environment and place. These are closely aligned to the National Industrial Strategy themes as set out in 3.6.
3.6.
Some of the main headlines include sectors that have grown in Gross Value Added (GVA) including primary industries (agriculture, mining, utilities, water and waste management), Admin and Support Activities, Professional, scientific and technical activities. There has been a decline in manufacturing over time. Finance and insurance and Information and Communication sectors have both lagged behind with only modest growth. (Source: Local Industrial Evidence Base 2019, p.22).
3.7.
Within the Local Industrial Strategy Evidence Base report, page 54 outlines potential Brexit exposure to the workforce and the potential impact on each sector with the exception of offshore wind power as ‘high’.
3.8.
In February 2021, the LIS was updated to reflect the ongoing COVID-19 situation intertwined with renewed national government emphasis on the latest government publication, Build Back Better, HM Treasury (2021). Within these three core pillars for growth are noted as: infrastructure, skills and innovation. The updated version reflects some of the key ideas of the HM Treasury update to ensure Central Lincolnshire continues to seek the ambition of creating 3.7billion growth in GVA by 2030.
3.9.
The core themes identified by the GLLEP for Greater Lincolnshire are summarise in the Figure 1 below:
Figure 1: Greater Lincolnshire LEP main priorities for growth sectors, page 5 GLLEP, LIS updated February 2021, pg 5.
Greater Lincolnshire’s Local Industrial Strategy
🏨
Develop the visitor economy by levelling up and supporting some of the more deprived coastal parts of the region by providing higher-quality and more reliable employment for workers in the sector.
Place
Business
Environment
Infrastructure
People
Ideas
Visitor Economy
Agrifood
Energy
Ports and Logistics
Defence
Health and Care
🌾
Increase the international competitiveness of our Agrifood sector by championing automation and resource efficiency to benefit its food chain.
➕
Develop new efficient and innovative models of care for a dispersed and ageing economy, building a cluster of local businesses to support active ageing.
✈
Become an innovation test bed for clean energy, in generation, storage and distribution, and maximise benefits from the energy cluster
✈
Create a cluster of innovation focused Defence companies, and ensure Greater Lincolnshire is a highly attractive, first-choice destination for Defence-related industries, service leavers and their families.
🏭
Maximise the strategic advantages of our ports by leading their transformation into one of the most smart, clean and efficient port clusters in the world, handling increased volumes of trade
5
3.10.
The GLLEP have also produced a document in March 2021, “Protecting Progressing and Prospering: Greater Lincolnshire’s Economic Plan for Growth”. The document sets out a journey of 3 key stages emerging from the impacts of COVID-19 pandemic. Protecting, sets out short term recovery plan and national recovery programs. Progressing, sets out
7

^^^^

TASK DIRECTIONS → Pull every line containing "Defence" out of the material and copy it.

EXERCISE RESPONSE →
Defence
Create a cluster of innovation focused Defence companies, and ensure Greater Lincolnshire is a highly attractive, first-choice destination for Defence-related industries, service leavers and their families.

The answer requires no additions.